Russian Sukhoi SU-24 bombers standing on an airfield at the Hmeimim airbase in the Syrian province of Latakia on Oct 3, 2015.
Russian Sukhoi SU-24 bombers standing on an airfield at the Hmeimim airbase in the Syrian province of Latakia on Oct 3, 2015. PHOTO: AFP

MOSCOW (AFP) - Russia’s military on Tuesday (Oct 27) said that a soldier had killed himself while on duty in Syria, the first confirmed death of a serviceman in the war-torn country since Moscow launched its bombing campaign last month.

The defence ministry in Moscow did not identify the soldier who it said committed suicide but said the serviceman appeared to have taken his life due to problems with his girlfriend.

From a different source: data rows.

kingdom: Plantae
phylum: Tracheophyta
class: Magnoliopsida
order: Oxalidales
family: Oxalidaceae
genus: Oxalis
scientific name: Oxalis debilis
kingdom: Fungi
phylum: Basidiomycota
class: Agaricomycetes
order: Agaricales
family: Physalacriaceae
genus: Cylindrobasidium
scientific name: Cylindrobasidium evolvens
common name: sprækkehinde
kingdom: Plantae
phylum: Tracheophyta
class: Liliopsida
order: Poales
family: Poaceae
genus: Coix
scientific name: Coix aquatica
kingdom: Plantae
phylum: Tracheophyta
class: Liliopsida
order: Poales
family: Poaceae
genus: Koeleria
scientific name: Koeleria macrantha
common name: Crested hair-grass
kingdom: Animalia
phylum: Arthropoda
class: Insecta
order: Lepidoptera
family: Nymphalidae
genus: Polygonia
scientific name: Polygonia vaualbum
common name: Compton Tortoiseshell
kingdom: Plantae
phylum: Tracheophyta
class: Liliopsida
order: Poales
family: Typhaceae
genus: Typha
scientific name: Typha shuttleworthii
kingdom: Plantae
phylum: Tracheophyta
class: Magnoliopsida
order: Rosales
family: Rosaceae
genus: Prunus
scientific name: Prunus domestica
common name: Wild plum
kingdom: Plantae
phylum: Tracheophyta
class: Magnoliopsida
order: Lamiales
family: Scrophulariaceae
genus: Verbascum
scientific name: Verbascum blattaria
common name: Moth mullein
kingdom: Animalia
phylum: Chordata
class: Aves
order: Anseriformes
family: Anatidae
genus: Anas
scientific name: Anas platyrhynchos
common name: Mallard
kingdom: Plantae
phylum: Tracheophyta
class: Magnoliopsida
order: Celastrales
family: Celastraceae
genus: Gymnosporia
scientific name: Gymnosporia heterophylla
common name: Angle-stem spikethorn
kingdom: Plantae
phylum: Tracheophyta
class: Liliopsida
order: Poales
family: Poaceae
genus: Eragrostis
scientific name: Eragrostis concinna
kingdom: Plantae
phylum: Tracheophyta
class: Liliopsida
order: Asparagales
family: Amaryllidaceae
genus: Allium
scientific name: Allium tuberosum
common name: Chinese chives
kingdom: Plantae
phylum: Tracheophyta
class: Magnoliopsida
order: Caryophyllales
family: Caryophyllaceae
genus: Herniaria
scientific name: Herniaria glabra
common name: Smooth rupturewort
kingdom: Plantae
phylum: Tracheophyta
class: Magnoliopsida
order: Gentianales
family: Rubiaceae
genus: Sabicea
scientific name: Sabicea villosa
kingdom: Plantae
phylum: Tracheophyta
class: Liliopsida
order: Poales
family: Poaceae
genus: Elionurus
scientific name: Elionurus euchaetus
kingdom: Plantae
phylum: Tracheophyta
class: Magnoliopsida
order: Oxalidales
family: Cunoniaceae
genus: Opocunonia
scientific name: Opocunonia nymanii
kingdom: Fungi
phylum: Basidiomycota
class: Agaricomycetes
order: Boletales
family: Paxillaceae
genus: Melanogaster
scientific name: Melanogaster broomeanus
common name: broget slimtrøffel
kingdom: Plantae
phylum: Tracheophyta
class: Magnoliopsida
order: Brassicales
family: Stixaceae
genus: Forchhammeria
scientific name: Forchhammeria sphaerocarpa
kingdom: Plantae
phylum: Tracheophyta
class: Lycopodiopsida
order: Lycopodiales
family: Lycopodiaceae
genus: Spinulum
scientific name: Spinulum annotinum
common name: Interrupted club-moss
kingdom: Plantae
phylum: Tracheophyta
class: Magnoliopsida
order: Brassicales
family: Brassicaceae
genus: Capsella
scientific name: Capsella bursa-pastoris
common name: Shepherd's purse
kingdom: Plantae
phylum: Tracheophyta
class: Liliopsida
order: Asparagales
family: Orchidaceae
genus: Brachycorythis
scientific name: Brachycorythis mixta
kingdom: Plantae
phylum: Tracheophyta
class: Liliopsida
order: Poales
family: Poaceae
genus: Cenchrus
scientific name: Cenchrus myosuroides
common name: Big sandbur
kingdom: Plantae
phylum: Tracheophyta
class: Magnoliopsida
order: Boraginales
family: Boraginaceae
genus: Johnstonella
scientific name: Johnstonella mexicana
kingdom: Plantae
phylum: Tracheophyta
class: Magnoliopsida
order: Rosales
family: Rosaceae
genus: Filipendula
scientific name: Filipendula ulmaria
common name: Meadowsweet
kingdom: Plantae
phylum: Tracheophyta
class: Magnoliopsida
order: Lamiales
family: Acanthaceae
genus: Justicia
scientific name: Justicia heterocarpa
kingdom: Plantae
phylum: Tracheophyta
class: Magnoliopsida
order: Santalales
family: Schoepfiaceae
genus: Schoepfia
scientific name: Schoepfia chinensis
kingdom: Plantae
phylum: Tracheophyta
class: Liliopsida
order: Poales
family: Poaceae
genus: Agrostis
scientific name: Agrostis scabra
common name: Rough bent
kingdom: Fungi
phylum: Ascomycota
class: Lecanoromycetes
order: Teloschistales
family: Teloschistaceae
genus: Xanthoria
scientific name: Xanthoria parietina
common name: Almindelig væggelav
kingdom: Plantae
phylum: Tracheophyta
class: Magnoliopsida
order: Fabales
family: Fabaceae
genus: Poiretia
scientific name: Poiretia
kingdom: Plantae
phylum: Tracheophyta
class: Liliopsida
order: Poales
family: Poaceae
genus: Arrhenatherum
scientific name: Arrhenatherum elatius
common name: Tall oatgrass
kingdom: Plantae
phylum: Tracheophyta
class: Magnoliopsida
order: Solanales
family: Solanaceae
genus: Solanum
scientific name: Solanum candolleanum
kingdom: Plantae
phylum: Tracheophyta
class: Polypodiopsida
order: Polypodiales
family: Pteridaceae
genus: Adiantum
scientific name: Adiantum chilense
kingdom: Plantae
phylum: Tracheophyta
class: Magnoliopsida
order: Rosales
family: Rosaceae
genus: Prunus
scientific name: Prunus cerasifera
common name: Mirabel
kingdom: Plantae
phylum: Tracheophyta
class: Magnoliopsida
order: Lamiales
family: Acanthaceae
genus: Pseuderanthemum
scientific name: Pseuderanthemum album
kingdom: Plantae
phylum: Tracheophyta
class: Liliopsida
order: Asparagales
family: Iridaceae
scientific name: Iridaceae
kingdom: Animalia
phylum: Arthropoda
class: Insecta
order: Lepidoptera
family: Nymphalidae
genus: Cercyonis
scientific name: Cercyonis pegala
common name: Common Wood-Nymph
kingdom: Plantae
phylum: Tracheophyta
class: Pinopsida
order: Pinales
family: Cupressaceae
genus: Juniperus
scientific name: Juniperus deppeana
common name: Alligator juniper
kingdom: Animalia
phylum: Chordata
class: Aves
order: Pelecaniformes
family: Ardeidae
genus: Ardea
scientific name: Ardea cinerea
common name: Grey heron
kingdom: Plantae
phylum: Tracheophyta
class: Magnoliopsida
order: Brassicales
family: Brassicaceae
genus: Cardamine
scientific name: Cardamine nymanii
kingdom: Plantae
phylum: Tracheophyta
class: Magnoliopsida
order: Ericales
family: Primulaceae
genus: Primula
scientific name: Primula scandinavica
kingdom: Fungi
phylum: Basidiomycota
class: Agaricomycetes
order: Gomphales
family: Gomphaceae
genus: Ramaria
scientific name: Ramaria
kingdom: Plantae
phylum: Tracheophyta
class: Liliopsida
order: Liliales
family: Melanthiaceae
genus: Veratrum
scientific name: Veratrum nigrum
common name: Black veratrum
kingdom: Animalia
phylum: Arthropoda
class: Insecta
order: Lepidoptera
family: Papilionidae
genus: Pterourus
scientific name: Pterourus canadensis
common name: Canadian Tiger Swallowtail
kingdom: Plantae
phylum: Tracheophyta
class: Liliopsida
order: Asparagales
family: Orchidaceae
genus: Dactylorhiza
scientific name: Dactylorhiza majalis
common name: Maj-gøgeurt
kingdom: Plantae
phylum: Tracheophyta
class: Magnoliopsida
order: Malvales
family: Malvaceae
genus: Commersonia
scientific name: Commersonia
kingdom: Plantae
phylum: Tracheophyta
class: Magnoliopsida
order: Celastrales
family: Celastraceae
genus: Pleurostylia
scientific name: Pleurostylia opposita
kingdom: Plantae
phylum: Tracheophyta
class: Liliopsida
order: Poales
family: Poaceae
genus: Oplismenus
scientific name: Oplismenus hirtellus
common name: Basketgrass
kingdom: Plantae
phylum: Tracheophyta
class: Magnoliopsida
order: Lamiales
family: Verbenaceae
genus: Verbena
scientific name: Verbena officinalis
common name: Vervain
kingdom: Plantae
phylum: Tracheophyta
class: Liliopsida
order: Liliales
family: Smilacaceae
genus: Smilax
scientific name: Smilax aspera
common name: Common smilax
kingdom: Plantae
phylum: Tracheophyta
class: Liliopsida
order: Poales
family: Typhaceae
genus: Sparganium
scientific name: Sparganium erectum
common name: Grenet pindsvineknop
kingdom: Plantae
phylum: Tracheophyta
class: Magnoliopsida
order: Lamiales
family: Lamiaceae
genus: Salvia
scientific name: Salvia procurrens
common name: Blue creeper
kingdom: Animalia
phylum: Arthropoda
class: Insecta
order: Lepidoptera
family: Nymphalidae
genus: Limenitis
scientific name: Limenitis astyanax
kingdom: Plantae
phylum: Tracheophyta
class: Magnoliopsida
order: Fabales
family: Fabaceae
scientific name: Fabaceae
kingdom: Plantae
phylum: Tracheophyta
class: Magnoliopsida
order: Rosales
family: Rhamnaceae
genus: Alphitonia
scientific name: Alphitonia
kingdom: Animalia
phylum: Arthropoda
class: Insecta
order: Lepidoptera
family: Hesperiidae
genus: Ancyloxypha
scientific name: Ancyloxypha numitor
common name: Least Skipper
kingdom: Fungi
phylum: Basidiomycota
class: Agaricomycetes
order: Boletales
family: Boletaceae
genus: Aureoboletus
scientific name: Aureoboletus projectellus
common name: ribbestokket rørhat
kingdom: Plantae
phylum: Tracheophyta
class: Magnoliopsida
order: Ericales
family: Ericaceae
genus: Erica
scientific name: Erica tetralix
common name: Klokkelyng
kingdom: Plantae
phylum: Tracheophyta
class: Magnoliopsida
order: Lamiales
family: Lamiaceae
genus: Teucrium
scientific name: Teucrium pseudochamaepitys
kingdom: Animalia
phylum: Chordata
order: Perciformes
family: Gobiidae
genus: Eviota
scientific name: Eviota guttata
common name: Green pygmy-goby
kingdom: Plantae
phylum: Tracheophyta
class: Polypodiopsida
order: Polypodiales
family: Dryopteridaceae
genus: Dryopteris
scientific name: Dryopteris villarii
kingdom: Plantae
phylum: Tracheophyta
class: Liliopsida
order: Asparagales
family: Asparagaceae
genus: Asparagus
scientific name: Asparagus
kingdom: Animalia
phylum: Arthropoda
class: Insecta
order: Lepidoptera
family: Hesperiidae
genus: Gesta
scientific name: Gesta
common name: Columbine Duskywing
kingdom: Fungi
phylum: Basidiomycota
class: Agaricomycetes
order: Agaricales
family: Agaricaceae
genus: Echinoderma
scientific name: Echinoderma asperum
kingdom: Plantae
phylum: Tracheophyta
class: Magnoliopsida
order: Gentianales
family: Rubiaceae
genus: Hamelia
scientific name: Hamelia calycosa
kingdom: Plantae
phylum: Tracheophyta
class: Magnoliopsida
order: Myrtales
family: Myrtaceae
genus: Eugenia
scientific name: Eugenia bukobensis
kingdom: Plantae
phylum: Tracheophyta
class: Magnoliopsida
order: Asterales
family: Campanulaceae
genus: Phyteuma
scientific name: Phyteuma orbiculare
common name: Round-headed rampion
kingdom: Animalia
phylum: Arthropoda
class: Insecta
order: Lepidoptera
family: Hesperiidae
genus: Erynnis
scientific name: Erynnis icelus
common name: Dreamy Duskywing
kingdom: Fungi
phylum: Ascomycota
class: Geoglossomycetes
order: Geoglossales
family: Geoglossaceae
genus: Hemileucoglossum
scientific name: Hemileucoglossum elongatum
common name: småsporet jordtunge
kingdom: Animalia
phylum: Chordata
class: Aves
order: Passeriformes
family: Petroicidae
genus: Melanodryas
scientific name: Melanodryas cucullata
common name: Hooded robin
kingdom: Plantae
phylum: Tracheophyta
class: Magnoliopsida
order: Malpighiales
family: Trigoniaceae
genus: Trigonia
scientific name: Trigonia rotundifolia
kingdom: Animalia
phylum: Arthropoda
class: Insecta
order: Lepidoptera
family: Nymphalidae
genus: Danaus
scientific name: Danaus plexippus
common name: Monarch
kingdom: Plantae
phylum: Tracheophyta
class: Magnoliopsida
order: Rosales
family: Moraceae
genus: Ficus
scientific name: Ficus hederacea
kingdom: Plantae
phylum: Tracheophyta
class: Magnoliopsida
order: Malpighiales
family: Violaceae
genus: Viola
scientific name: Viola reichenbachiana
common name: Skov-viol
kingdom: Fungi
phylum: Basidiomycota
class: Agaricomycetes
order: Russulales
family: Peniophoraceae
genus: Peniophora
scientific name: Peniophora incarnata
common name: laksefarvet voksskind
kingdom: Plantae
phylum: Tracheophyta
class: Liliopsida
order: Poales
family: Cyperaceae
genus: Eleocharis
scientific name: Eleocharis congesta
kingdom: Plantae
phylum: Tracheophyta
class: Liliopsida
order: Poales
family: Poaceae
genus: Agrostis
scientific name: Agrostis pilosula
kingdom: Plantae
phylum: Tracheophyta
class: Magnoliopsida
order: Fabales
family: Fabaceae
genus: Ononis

The official announcement came after two people close to the family of a young soldier serving in Syria told AFP that he had died from unknown causes while on duty in the country, with one of the sources casting doubt on the idea that he might have killed himself.

AFP could not immediately verify if that serviceman, identified as 19-year-old Vadim Kostenko, a career soldier from the southern Krasnodar region, was the same as the one whose death was confirmed by the defence ministry.

The government’s quick confirmation of a death of a serviceman is hugely unusual and comes as world attention is focussed on Russia’s bombing campaign in its Soviet-era ally Syria.

“A contract soldier who served as a technical specialist at the Hmeimim airbase committed suicide while resting after his shift,” a defence ministry spokesperson said in a statement carried by Russian news agencies.

Citing preliminary reports, the spokesperson said that text messages found on his phone suggested he took his own life because of relationship problems.

-’Not someone to take his life’ - 

A person close to Kostenko’s family, who spoke to AFP by phone from Krasnodar, said that the cause of his death was unclear and that he would be buried this week.

Grigory Donskikh, who served with Kostenko in Russia and knew him well, said the young soldier had gone to Syria of his own free will and he did not believe he had committed suicide.

“He is not someone who would take his own life,” he told AFP, adding his body had not arrived home yet.

Deaths from mishandling of weapons, hazing and suicides are not uncommon in militaries worldwide, and have been a persistent issue in the Russian army.

But experts say that the Russian defence ministry may also cite a suicide to conceal the true reason of a soldier’s death.

On Sept 30, Russia launched a bombing campaign in Syria, saying it needed to target Islamic State in Iraq and Syria (ISIS) militants before they cross into Russia.

Russian warplanes have carried out sorties from the Hmeimim airbase and Russian servicemen are based there to help service the aircraft, among other tasks.

Russia insists that its ground troops are not taking part in combat operations in Syria and there have been no official reports of any servicemen dying in combat in the war-torn country.

A member of the Kremlin’s rights council, who advocates for the rights of soldiers and works with the defence ministry, told AFP earlier Tuesday that he was not aware of Kostenko’s death.

But the rights activist, Sergei Krivenko, said that his defence ministry sources told him “about 10 days ago” that a Russian soldier had died “at the base” in Syria.

“It was either an illness or trauma,” said Krivenko, the head of the Citizen and the Army rights group.

On Friday, The Wall Street Journal reported that one Russian soldier had “died in Syria due to careless handling of weaponry.” Russian officials have previously denied accusations from Kiev and the West that it sent regular troops to eastern Ukraine to prop up pro-Kremlin insurgents during an 18-month conflict.

The state enforced a virtual blackout on reports of Russian soldier deaths in Ukraine despite multiple reports to the contrary including funerals of soldiers.

Russia’s entry into the convoluted, multi-front conflict in Syria is Moscow’s first major military involvement outside the former Soviet Union since the ill-fated occupation of Afghanistan in 1979.